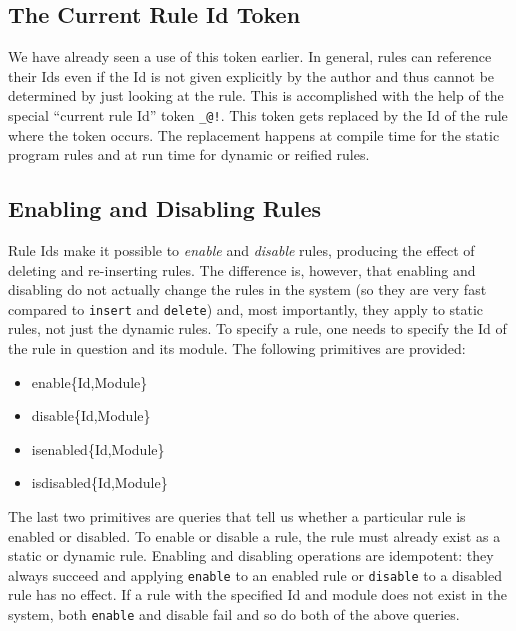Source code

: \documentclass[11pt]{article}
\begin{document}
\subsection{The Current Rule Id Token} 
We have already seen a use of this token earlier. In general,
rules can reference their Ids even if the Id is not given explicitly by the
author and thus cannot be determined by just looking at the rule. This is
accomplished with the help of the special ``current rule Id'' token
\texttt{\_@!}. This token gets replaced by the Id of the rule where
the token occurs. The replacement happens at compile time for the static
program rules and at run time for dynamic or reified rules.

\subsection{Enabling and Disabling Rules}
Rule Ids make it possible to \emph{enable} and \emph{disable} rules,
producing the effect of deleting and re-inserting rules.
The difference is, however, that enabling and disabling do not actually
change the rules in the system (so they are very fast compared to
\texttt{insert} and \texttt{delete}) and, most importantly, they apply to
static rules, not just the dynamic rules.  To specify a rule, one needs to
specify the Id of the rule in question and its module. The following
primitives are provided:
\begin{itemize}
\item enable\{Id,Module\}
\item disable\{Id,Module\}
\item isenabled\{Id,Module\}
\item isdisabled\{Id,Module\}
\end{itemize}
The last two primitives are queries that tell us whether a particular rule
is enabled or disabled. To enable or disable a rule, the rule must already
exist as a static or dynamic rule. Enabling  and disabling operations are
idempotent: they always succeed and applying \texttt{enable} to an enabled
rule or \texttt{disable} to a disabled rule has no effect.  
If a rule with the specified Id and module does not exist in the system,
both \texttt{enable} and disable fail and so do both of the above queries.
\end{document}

····················

Find the line with "Rule Ids make" in the material above. Reproduce it and each line after it up to and including the line with "The difference is, however, that".

Rule Ids make it possible to \emph{enable} and \emph{disable} rules,
producing the effect of deleting and re-inserting rules.
The difference is, however, that enabling and disabling do not actually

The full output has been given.